On one hand, it would appear that a board so heavily stocked with finance leaders ought to have been sophisticated enough to do the due diligence their role required in evaluating the university's investments. On the other hand, perhaps the enrichment with finance people created a clubby atmosphere that discouraged questioning their fellow financiers too closely.
That almost 25% of Yeshiva University's board was composed of finance leaders is striking, given that the US Bureau of Labor Statistics estimates that less than 6% of employed people work in finance. But note that we previously found that 50% of the Harvard Fellows (the equivalent of their board of trustees' executive committee), and 69% of Dartmouth College's charter (self-appointed, as opposed to elected by alumni) trustees were leaders in the financial sector. This is somewhat anecdotal evidence, but it suggests that leaders of finance are much more prevalent among the top leadership of elite US institutions of higher education than would be explained by their prevalence in the population.
This raises the question of why financial leaders seem to have become so prevalent in academic leadership.

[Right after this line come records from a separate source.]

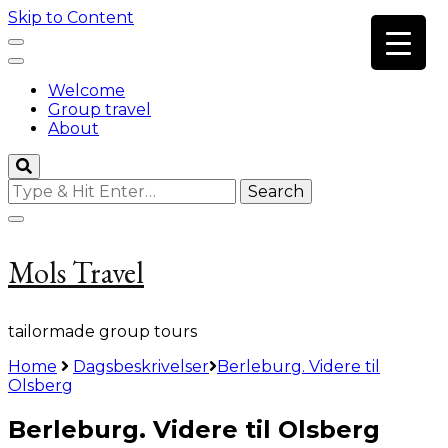
Skip to Content
Welcome
Group travel
About
Looking
for
Something?
Mols Travel
tailormade group tours
Home
Dagsbeskrivelser
Berleburg. Videre til
Olsberg
Berleburg. Videre til Olsberg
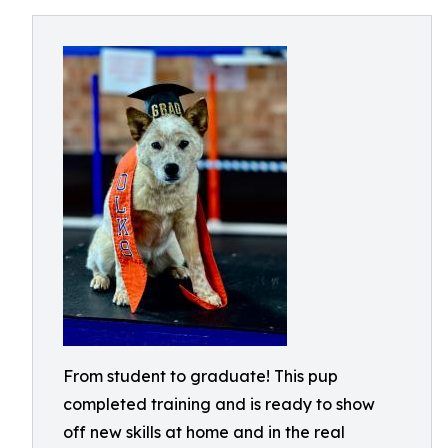
From student to graduate! This pup
completed training and is ready to show
off new skills at home and in the real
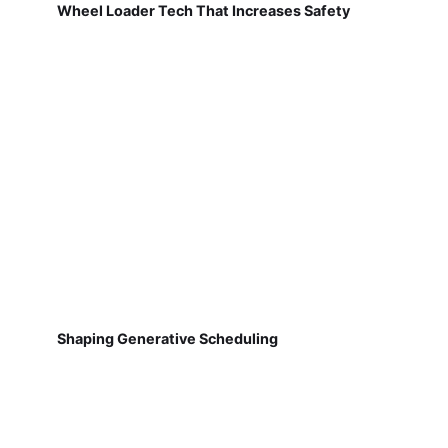
Wheel Loader Tech That Increases Safety
Shaping Generative Scheduling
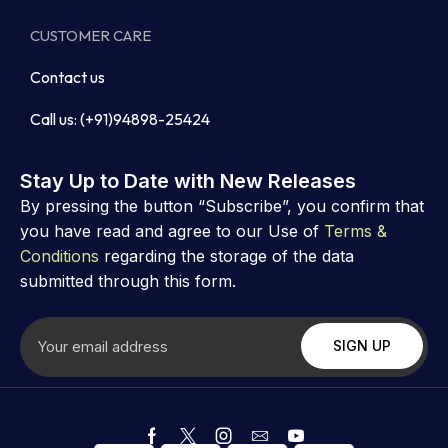
CUSTOMER CARE
Contact us
Call us: (+91)94898-25424
Stay Up to Date with New Releases
By pressing the button “Subscribe”, you confirm that
you have read and agree to our Use of
Terms &
Conditions
regarding the storage of the data
submitted through this form.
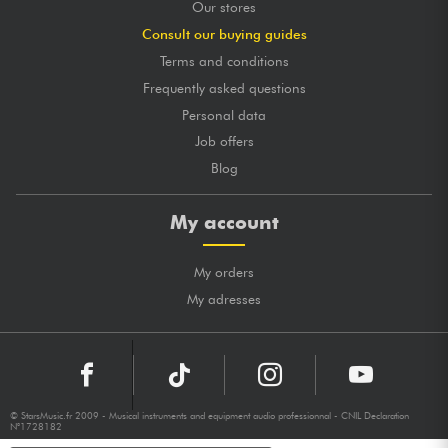
Our stores
Consult our buying guides
Terms and conditions
Frequently asked questions
Personal data
Job offers
Blog
My account
My orders
My adresses
© StarsMusic.fr 2009 - Musical instruments and equipment audio professionnal - CNIL Declaration
N°1728182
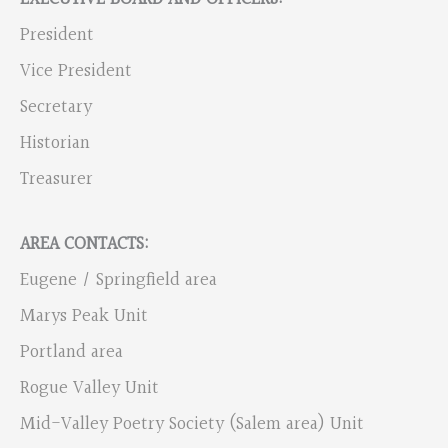
President
Vice President
Secretary
Historian
Treasurer
AREA CONTACTS:
Eugene / Springfield area
Marys Peak Unit
Portland area
Rogue Valley Unit
Mid-Valley Poetry Society (Salem area) Unit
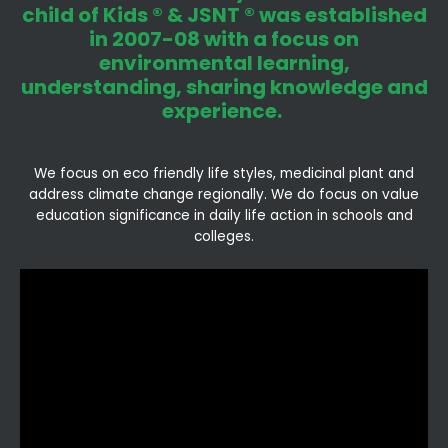
child of Kids ® & JSNT ® was established
in 2007-08 with a focus on
environmental learning,
understanding, sharing knowledge and
experience.
We focus on eco friendly life styles, medicinal plant and
address climate change regionally. We do focus on value
education significance in daily life action in schools and
colleges.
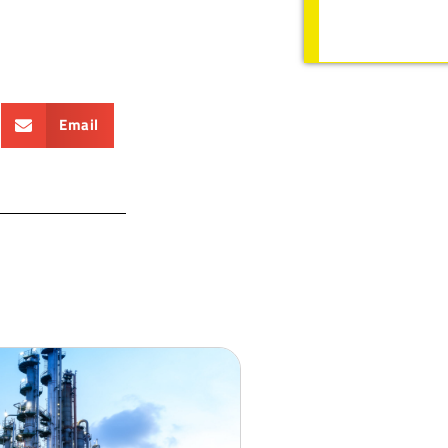
Email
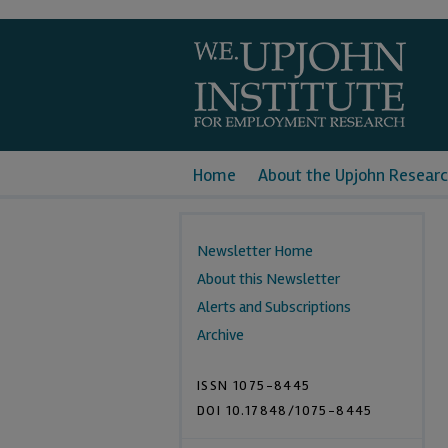
Home
About the Upjohn Researc
Newsletter Home
About this Newsletter
Alerts and Subscriptions
Archive
ISSN 1075-8445
DOI 10.17848/1075-8445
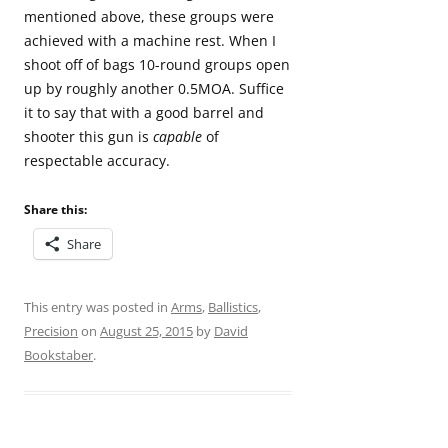
mentioned above, these groups were
achieved with a machine rest. When I
shoot off of bags 10-round groups open
up by roughly another 0.5MOA. Suffice
it to say that with a good barrel and
shooter this gun is
capable
of
respectable accuracy.
Share this:
Share
This entry was posted in
Arms
,
Ballistics
,
Precision
on
August 25, 2015
by
David
Bookstaber
.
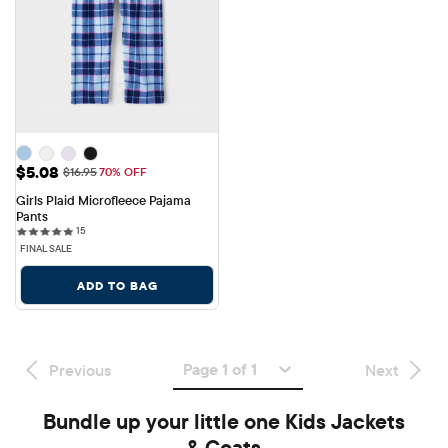
Sale Price: $5.08
$5.08
Original Price: $16.95
$16.95
70% OFF
Girls Plaid Microfleece Pajama 
Pants
15 reviews
15
FINAL SALE
ADD TO BAG
Page 1 of 1
Previous
Next
Bundle up your little one Kids Jackets
& Coats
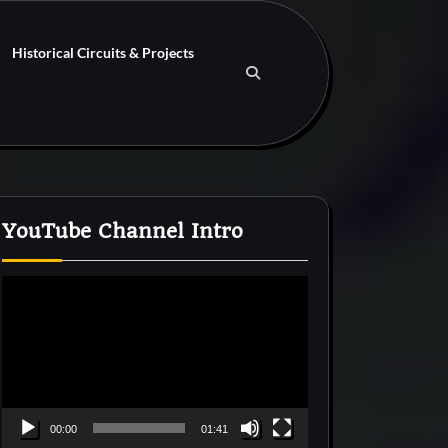
Historical Circuits & Projects
YouTube Channel Intro
Video
Player
00:00
01:41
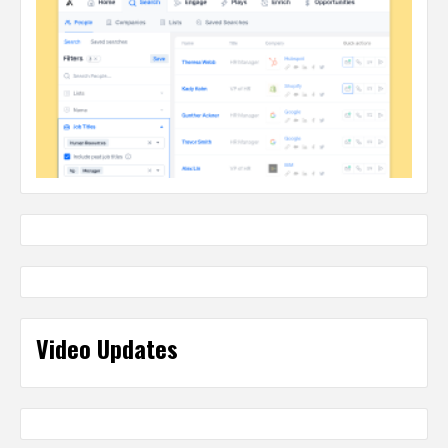
Video Updates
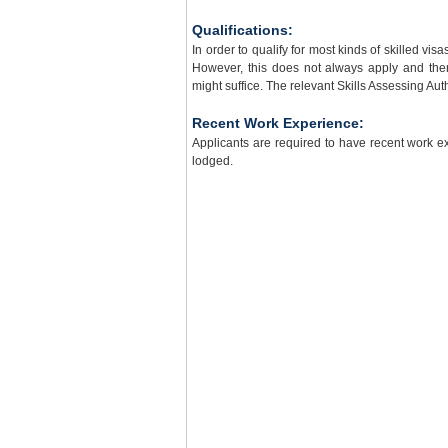
Qualifications:
In order to qualify for most kinds of skilled vis
However, this does not always apply and the
might suffice. The relevant Skills Assessing Auth
Recent Work Experience:
Applicants are required to have recent work ex
lodged.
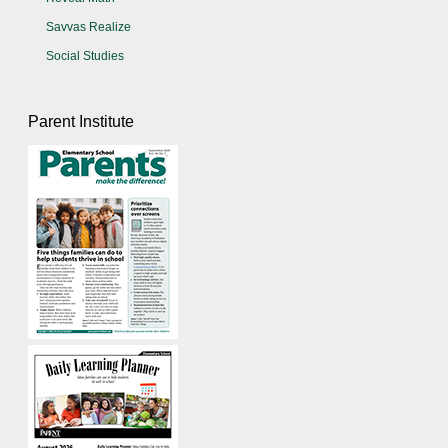
Savvas Realize
Social Studies
Parent Institute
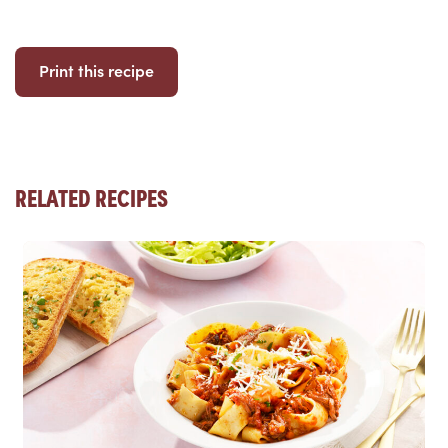
Print this recipe
RELATED RECIPES
Read more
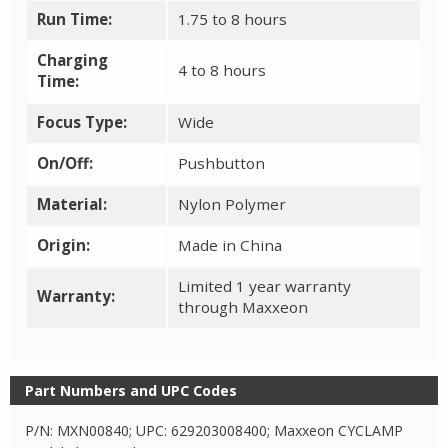
Run Time:
1.75 to 8 hours
Charging
4 to 8 hours
Time:
Focus Type:
Wide
On/Off:
Pushbutton
Material:
Nylon Polymer
Origin:
Made in China
Limited 1 year warranty
Warranty:
through Maxxeon
Part Numbers and UPC Codes
P/N: MXN00840; UPC: 629203008400; Maxxeon CYCLAMP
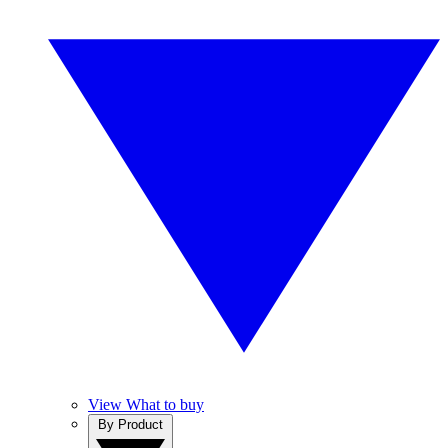
View What to buy
By Product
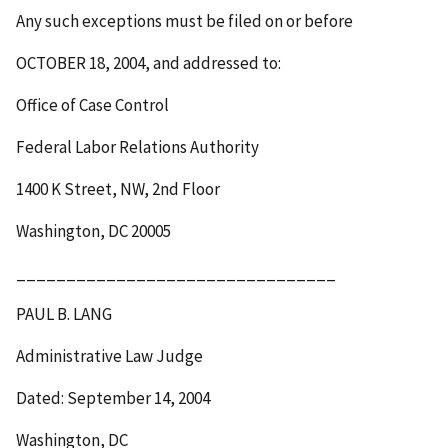
Any such exceptions must be filed on or before
OCTOBER 18, 2004
, and addressed to:
Office of Case Control
Federal Labor Relations Authority
1400 K Street, NW, 2
nd
Floor
Washington, DC 20005
________________________________
PAUL B. LANG
Administrative Law Judge
Dated: September 14, 2004
Washington, DC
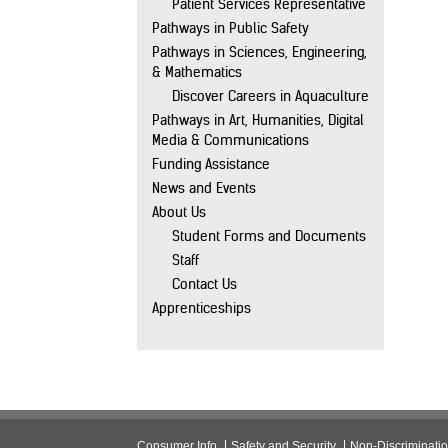
Patient Services Representative
Pathways in Public Safety
Pathways in Sciences, Engineering,
& Mathematics
Discover Careers in Aquaculture
Pathways in Art, Humanities, Digital
Media & Communications
Funding Assistance
News and Events
About Us
Student Forms and Documents
Staff
Contact Us
Apprenticeships
Consumer Info
Safety and Security
Non-Discriminati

This question is important, since this prevalence seems to have increased in a time when the culture of the leadership of the financial sector seemed to become more and more alien to the values that academic leaders ought to support, culminating in a global financial collapse that many blame on the sector leaders' arrogance, greed, and sometimes outright corruption.
At least it seems a reasonable hypothesis that some of the problems of academia, and particularly the problems of medical academia, may have been at least enabled by leadership more used to working in an increasingly amoral marketplace than to upholding the academic mission.
We hope that there will be more interest in who now leads academia, especially medical academia, how they got there, and what they have wrought.